Page 139 of Spur


Font Size:

She has two beers in her hands and she sets one in front of me on the rail and leans against the post with the other. "You okay?"

"I don't know."

"Yeah."

"I keep waiting for the next thing."

"There isn't a next thing, kiddo. The thing is over."

"It doesn't feel over."

"Over some time, it will."

I look at her over the rim of my beer.

Bex is older than me, older than Banshee, the kind of woman who has been around the Saints since before I was old enough to remember her.

She's got a piece of straw in her hair I bet she doesn't know is there from the round pen. "Bex."

"Yeah?"

"Thank you for coming."

"Banshee comes when his Prez calls.
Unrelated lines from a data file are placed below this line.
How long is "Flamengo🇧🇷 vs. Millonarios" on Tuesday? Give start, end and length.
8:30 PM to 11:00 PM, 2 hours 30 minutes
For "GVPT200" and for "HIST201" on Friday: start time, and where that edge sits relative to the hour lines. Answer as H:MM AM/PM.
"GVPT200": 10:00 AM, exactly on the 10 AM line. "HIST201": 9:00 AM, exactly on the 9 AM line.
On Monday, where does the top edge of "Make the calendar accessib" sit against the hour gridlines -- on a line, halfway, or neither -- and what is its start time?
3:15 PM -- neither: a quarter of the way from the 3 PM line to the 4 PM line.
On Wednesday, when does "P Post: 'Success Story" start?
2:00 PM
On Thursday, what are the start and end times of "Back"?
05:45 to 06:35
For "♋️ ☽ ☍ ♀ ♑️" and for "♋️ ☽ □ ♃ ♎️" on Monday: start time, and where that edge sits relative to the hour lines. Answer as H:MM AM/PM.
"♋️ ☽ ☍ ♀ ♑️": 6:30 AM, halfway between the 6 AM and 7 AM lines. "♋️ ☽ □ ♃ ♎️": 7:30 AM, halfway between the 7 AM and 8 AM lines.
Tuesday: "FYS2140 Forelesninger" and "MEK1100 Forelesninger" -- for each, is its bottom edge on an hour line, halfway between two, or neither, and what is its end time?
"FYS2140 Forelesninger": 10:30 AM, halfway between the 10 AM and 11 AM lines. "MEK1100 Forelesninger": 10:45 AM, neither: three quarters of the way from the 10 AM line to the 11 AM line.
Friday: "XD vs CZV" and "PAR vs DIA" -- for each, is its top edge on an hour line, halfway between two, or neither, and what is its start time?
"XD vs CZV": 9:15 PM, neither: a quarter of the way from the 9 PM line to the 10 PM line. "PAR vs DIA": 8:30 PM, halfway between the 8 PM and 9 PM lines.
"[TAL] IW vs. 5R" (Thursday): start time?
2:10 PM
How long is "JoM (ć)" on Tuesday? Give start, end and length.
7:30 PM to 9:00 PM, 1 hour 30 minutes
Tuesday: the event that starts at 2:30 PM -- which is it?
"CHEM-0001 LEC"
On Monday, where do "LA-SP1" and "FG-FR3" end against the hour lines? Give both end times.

I even come when your pops calls. It's how it works."

"I know."

"And for what it's worth, kiddo—I'd come anyway. You're family. Hell, I’ve known your family my whole damn life."

She bumps her shoulder against mine and we stand on the porch to watch the sun start its slow slide behind the western fence of Sharp.

Just before seven, Spur comes up to the porch, where I’ve been all damn day.

I don’t know why I wanted to be here. Maybe it’s because it’s so relaxing after the chaos that’s been happening over the last few weeks. There’s just something about sitting out on a porch with an ice cold beer in your hand.

He's got something small in his hand—a sandwich bag with a single Camel Wide cigarette inside. The one I forgot was on the counter of his cabin since the morning he found it on the rail of the round pen. "Walk with me, baby."

"Where?"

"Burn pile out behind the barn."

I nod. We walk down off the porch and across the gravel and around the back of the equipment barn to the burn pit where the brothers throw what they don't want anymore.

There's a small fire still going in it from earlier in the day—somebody must have been burning brush.

Spur opens the sandwich bag and tips the cigarette out into his hand.

He looks at it for a long second, then he tosses it into the pit.

The flames take it.

Neither of us speaks for a while.

Then he says, lowly, "That's the last of him."

"Yeah."

"I’m not giving you the details, but whatever's left is in a hog pen in Howard County and a piece of paper in a county tax office in Big Spring. The man's done."